Copy, word for word, the line containing "FIGURE 2 A 5-month-old" and each line that follows it in the entries below; pictures do not belong in the copy.

═══ RECORDS TO USE

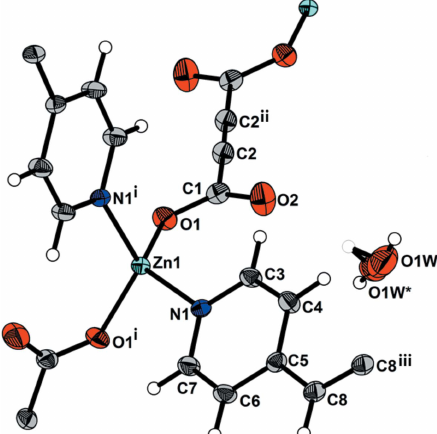
Figure 1 A fragment of the three-dimensional network of the title compound showing displacement ellipsoids at the 50% probability level. The disordered water solvate molecules are shown, and one of the H atoms is set to be exactly shared between the two water molecules. [Symmetry (cid:4) z ; (ii) (cid:4) x , (cid:4) y , 1 (cid:4) z ; (iii) 1 (cid:4) x , 5 (cid:4) y , 2 (cid:4) z .] codes: (i) (cid:4) x , y , 3 2 2 2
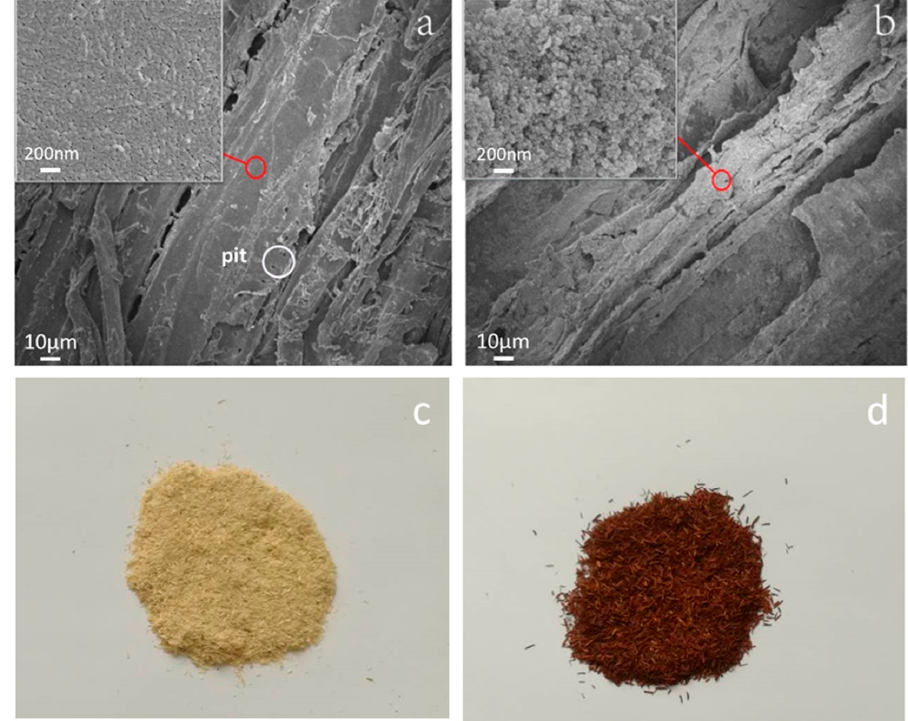
Figure 1. SEM images of untreated wood flour ( a ); magnetic wood flour ( b ); and the photos of untreated wood flour ( c ); magnetic wood flour ( d ).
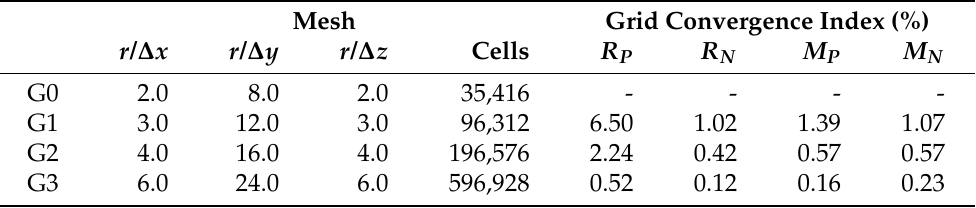
Table 2. Grid convergence index for the fluidic LEM parameters. Symbols are the same as in Table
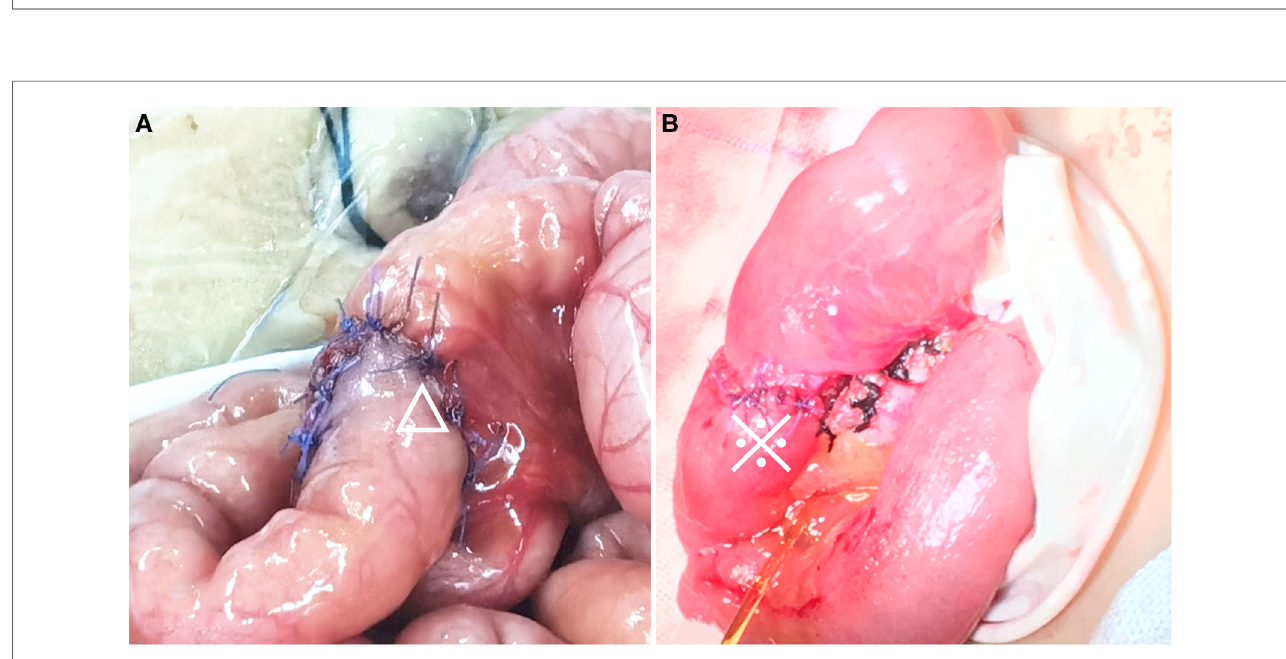
FIGURE 2 A 5-month-old boy with generalized peritonitis and septic shock caused by a perforated terminal ileum due to a congenital fi brotic band compression. ( A ) Perforation (small Δ ) and necrosis (arrow) at the terminal ileum; ( B ) completion of primary anastomosis (large Δ ) using the asymmetric fi gure-of-eight suture technique.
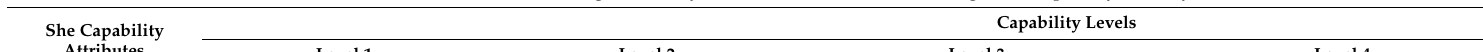
Integrated Safety, Health and Environmental Management Capability Maturity Model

══════

FINISHED EXERCISE:
FIGURE 2 A 5-month-old boy with generalized peritonitis and septic shock caused by a perforated terminal ileum due to a congenital fi brotic band compression. ( A ) Perforation (small Δ ) and necrosis (arrow) at the terminal ileum; ( B ) completion of primary anastomosis (large Δ ) using the asymmetric fi gure-of-eight suture technique.
Integrated Safety, Health and Environmental Management Capability Maturity Model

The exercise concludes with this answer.